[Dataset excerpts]

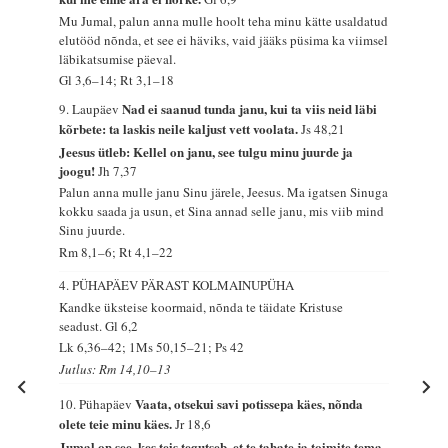
Mu Jumal, palun anna mulle hoolt teha minu kätte usaldatud
elutööd nõnda, et see ei häviks, vaid jääks püsima ka viimsel
läbikatsumise päeval.
Gl 3,6–14; Rt 3,1–18
Nad ei saanud tunda janu, kui ta viis neid läbi
9. Laupäev
kõrbete: ta laskis neile kaljust vett voolata.
Js 48,21
Jeesus ütleb: Kellel on janu, see tulgu minu juurde ja
joogu!
Jh 7,37
Palun anna mulle janu Sinu järele, Jeesus. Ma igatsen Sinuga
kokku saada ja usun, et Sina annad selle janu, mis viib mind
Sinu juurde.
Rm 8,1–6; Rt 4,1–22
4. PÜHAPÄEV PÄRAST KOLMAINUPÜHA
Kandke üksteise koormaid, nõnda te täidate Kristuse
seadust.
Gl 6,2
Lk 6,36–42; 1Ms 50,15–21; Ps 42
Jutlus: Rm 14,10–13
Vaata, otsekui savi potissepa käes, nõnda
10. Pühapäev
olete teie minu käes.
Jr 18,6
Jumal on see, kes teis tegutseb, et te tahate ja toimite tema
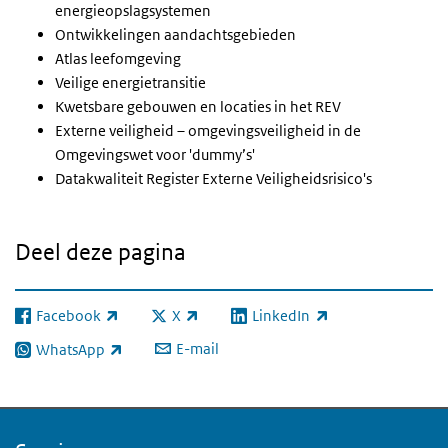
energieopslagsystemen
Ontwikkelingen aandachtsgebieden
Atlas leefomgeving
Veilige energietransitie
Kwetsbare gebouwen en locaties in het REV
Externe veiligheid – omgevingsveiligheid in de
Omgevingswet voor 'dummy’s'
Datakwaliteit Register Externe Veiligheidsrisico's
Deel deze pagina
Facebook
X
LinkedIn
(externe link)
(externe link)
(externe link)
E-mail
WhatsApp
(externe link)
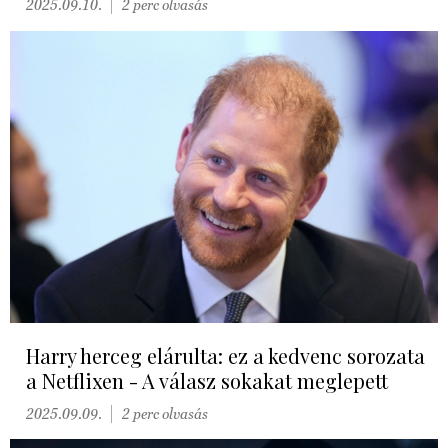
2025.09.10.
2 perc olvasás
Harry herceg elárulta: ez a kedvenc sorozata
a Netflixen - A válasz sokakat meglepett
2025.09.09.
2 perc olvasás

### [Aim of the exercise]
Each entry above should be returned exactly as written, minus its pictures.

### [Result]
Mu Jumal, palun anna mulle hoolt teha minu kätte usaldatud
elutööd nõnda, et see ei häviks, vaid jääks püsima ka viimsel
läbikatsumise päeval.
Gl 3,6–14; Rt 3,1–18
Nad ei saanud tunda janu, kui ta viis neid läbi
9. Laupäev
kõrbete: ta laskis neile kaljust vett voolata.
Js 48,21
Jeesus ütleb: Kellel on janu, see tulgu minu juurde ja
joogu!
Jh 7,37
Palun anna mulle janu Sinu järele, Jeesus. Ma igatsen Sinuga
kokku saada ja usun, et Sina annad selle janu, mis viib mind
Sinu juurde.
Rm 8,1–6; Rt 4,1–22
4. PÜHAPÄEV PÄRAST KOLMAINUPÜHA
Kandke üksteise koormaid, nõnda te täidate Kristuse
seadust.
Gl 6,2
Lk 6,36–42; 1Ms 50,15–21; Ps 42
Jutlus: Rm 14,10–13
Vaata, otsekui savi potissepa käes, nõnda
10. Pühapäev
olete teie minu käes.
Jr 18,6
Jumal on see, kes teis tegutseb, et te tahate ja toimite tema
energieopslagsystemen
Ontwikkelingen aandachtsgebieden
Atlas leefomgeving
Veilige energietransitie
Kwetsbare gebouwen en locaties in het REV
Externe veiligheid – omgevingsveiligheid in de
Omgevingswet voor 'dummy’s'
Datakwaliteit Register Externe Veiligheidsrisico's
Deel deze pagina
Facebook
X
LinkedIn
(externe link)
(externe link)
(externe link)
E-mail
WhatsApp
(externe link)
2025.09.10.
2 perc olvasás
Harry herceg elárulta: ez a kedvenc sorozata
a Netflixen - A válasz sokakat meglepett
2025.09.09.
2 perc olvasás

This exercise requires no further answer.